[[ RECORD EXTRACTS, beginning ]]

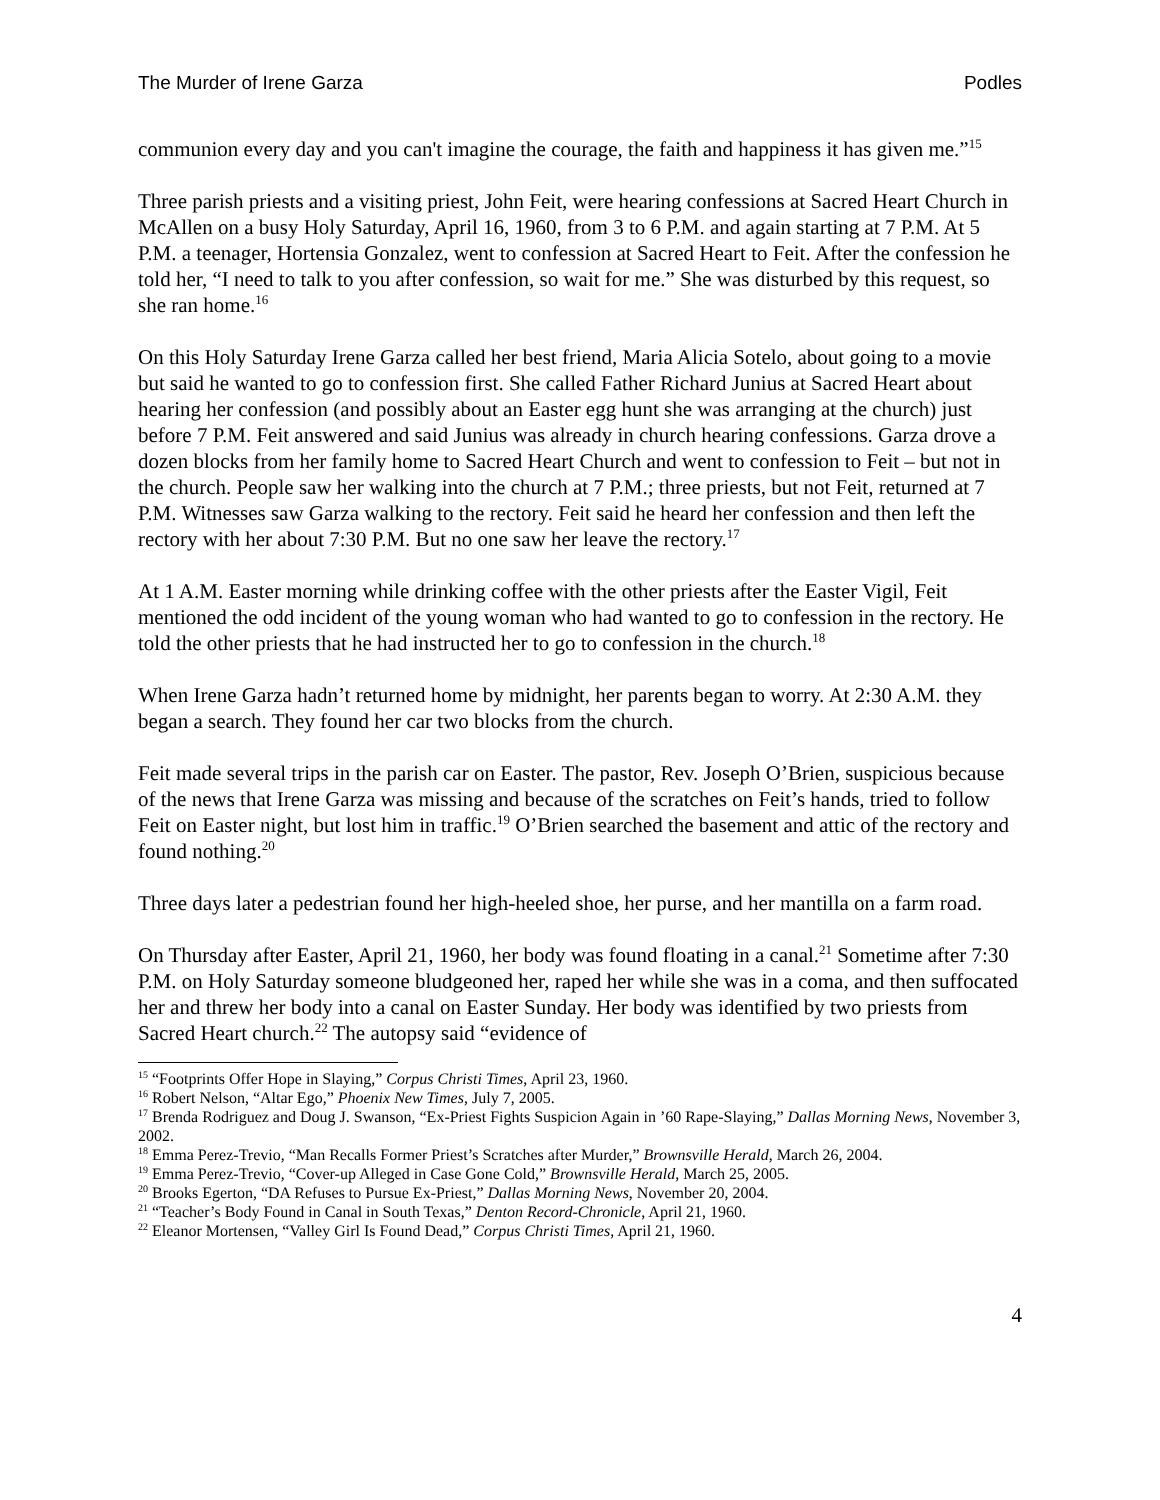The Murder of Irene Garza Podles
communion every day and you can't imagine the courage, the faith and happiness it has given me.”<sup>15</sup>
Three parish priests and a visiting priest, John Feit, were hearing confessions at Sacred Heart Church in McAllen on a busy Holy Saturday, April 16, 1960, from 3 to 6 P.M. and again starting at 7 P.M. At 5 P.M. a teenager, Hortensia Gonzalez, went to confession at Sacred Heart to Feit. After the confession he told her, “I need to talk to you after confession, so wait for me.” She was disturbed by this request, so she ran home.<sup>16</sup>
On this Holy Saturday Irene Garza called her best friend, Maria Alicia Sotelo, about going to a movie but said he wanted to go to confession first. She called Father Richard Junius at Sacred Heart about hearing her confession (and possibly about an Easter egg hunt she was arranging at the church) just before 7 P.M. Feit answered and said Junius was already in church hearing confessions. Garza drove a dozen blocks from her family home to Sacred Heart Church and went to confession to Feit – but not in the church. People saw her walking into the church at 7 P.M.; three priests, but not Feit, returned at 7 P.M. Witnesses saw Garza walking to the rectory. Feit said he heard her confession and then left the rectory with her about 7:30 P.M. But no one saw her leave the rectory.<sup>17</sup>
At 1 A.M. Easter morning while drinking coffee with the other priests after the Easter Vigil, Feit mentioned the odd incident of the young woman who had wanted to go to confession in the rectory. He told the other priests that he had instructed her to go to confession in the church.<sup>18</sup>
When Irene Garza hadn’t returned home by midnight, her parents began to worry. At 2:30 A.M. they began a search. They found her car two blocks from the church.
Feit made several trips in the parish car on Easter. The pastor, Rev. Joseph O’Brien, suspicious because of the news that Irene Garza was missing and because of the scratches on Feit’s hands, tried to follow Feit on Easter night, but lost him in traffic.<sup>19</sup> O’Brien searched the basement and attic of the rectory and found nothing.<sup>20</sup>
Three days later a pedestrian found her high-heeled shoe, her purse, and her mantilla on a farm road.
On Thursday after Easter, April 21, 1960, her body was found floating in a canal.<sup>21</sup> Sometime after 7:30 P.M. on Holy Saturday someone bludgeoned her, raped her while she was in a coma, and then suffocated her and threw her body into a canal on Easter Sunday. Her body was identified by two priests from Sacred Heart church.<sup>22</sup> The autopsy said “evidence of
<sup>15</sup> “Footprints Offer Hope in Slaying,” Corpus Christi Times, April 23, 1960.
<sup>16</sup> Robert Nelson, “Altar Ego,” Phoenix New Times, July 7, 2005.
<sup>17</sup> Brenda Rodriguez and Doug J. Swanson, “Ex-Priest Fights Suspicion Again in ’60 Rape-Slaying,” Dallas Morning News, November 3, 2002.
<sup>18</sup> Emma Perez-Trevio, “Man Recalls Former Priest’s Scratches after Murder,” Brownsville Herald, March 26, 2004.
<sup>19</sup> Emma Perez-Trevio, “Cover-up Alleged in Case Gone Cold,” Brownsville Herald, March 25, 2005.
<sup>20</sup> Brooks Egerton, “DA Refuses to Pursue Ex-Priest,” Dallas Morning News, November 20, 2004.
<sup>21</sup> “Teacher’s Body Found in Canal in South Texas,” Denton Record-Chronicle, April 21, 1960.
<sup>22</sup> Eleanor Mortensen, “Valley Girl Is Found Dead,” Corpus Christi Times, April 21, 1960.
4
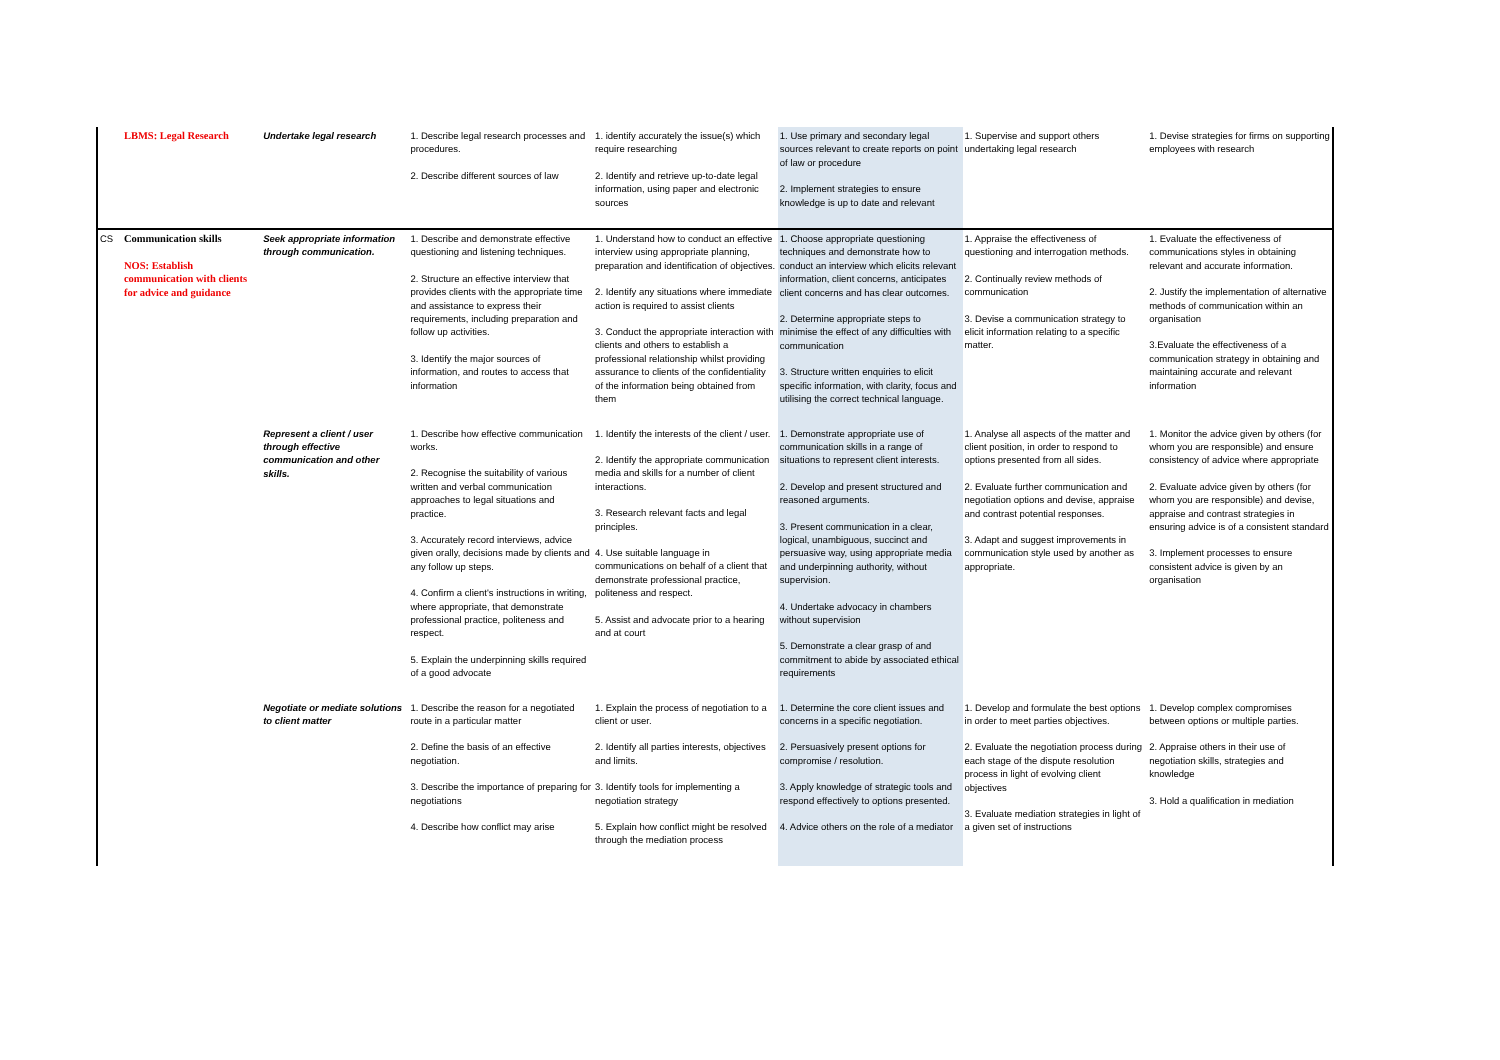| | LBMS: Legal Research | Undertake legal research | 1. Describe legal research processes and procedures. 2. Describe different sources of law | 1. identify accurately the issue(s) which require researching 2. Identify and retrieve up-to-date legal information, using paper and electronic sources | 1. Use primary and secondary legal sources relevant to create reports on point of law or procedure 2. Implement strategies to ensure knowledge is up to date and relevant | 1. Supervise and support others undertaking legal research | 1. Devise strategies for firms on supporting employees with research |
| CS | Communication skills NOS: Establish communication with clients for advice and guidance | Seek appropriate information through communication. | 1. Describe and demonstrate effective questioning and listening techniques. 2. Structure an effective interview that provides clients with the appropriate time and assistance to express their requirements, including preparation and follow up activities. 3. Identify the major sources of information, and routes to access that information | 1. Understand how to conduct an effective interview using appropriate planning, preparation and identification of objectives. 2. Identify any situations where immediate action is required to assist clients 3. Conduct the appropriate interaction with clients and others to establish a professional relationship whilst providing assurance to clients of the confidentiality of the information being obtained from them | 1. Choose appropriate questioning techniques and demonstrate how to conduct an interview which elicits relevant information, client concerns, anticipates client concerns and has clear outcomes. 2. Determine appropriate steps to minimise the effect of any difficulties with communication 3. Structure written enquiries to elicit specific information, with clarity, focus and utilising the correct technical language. | 1. Appraise the effectiveness of questioning and interrogation methods. 2. Continually review methods of communication 3. Devise a communication strategy to elicit information relating to a specific matter. | 1. Evaluate the effectiveness of communications styles in obtaining relevant and accurate information. 2. Justify the implementation of alternative methods of communication within an organisation 3.Evaluate the effectiveness of a communication strategy in obtaining and maintaining accurate and relevant information |
| | | Represent a client / user through effective communication and other skills. | 1. Describe how effective communication works. 2. Recognise the suitability of various written and verbal communication approaches to legal situations and practice. 3. Accurately record interviews, advice given orally, decisions made by clients and any follow up steps. 4. Confirm a client's instructions in writing, where appropriate, that demonstrate professional practice, politeness and respect. 5. Explain the underpinning skills required of a good advocate | 1. Identify the interests of the client / user. 2. Identify the appropriate communication media and skills for a number of client interactions. 3. Research relevant facts and legal principles. 4. Use suitable language in communications on behalf of a client that demonstrate professional practice, politeness and respect. 5. Assist and advocate prior to a hearing and at court | 1. Demonstrate appropriate use of communication skills in a range of situations to represent client interests. 2. Develop and present structured and reasoned arguments. 3. Present communication in a clear, logical, unambiguous, succinct and persuasive way, using appropriate media and underpinning authority, without supervision. 4. Undertake advocacy in chambers without supervision 5. Demonstrate a clear grasp of and commitment to abide by associated ethical requirements | 1. Analyse all aspects of the matter and client position, in order to respond to options presented from all sides. 2. Evaluate further communication and negotiation options and devise, appraise and contrast potential responses. 3. Adapt and suggest improvements in communication style used by another as appropriate. | 1. Monitor the advice given by others (for whom you are responsible) and ensure consistency of advice where appropriate 2. Evaluate advice given by others (for whom you are responsible) and devise, appraise and contrast strategies in ensuring advice is of a consistent standard 3. Implement processes to ensure consistent advice is given by an organisation |
| | | Negotiate or mediate solutions to client matter | 1. Describe the reason for a negotiated route in a particular matter 2. Define the basis of an effective negotiation. 3. Describe the importance of preparing for negotiations 4. Describe how conflict may arise | 1. Explain the process of negotiation to a client or user. 2. Identify all parties interests, objectives and limits. 3. Identify tools for implementing a negotiation strategy 5. Explain how conflict might be resolved through the mediation process | 1. Determine the core client issues and concerns in a specific negotiation. 2. Persuasively present options for compromise / resolution. 3. Apply knowledge of strategic tools and respond effectively to options presented. 4. Advice others on the role of a mediator | 1. Develop and formulate the best options in order to meet parties objectives. 2. Evaluate the negotiation process during each stage of the dispute resolution process in light of evolving client objectives 3. Evaluate mediation strategies in light of a given set of instructions | 1. Develop complex compromises between options or multiple parties. 2. Appraise others in their use of negotiation skills, strategies and knowledge 3. Hold a qualification in mediation |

[[ RECORD EXTRACTS, end ]]

* WORK TO BE COMPLETED *
When a line in the data contains "Herald", return it as written.

* EXERCISE OUTPUT *
<sup>18</sup> Emma Perez-Trevio, “Man Recalls Former Priest’s Scratches after Murder,” Brownsville Herald, March 26, 2004.
<sup>19</sup> Emma Perez-Trevio, “Cover-up Alleged in Case Gone Cold,” Brownsville Herald, March 25, 2005.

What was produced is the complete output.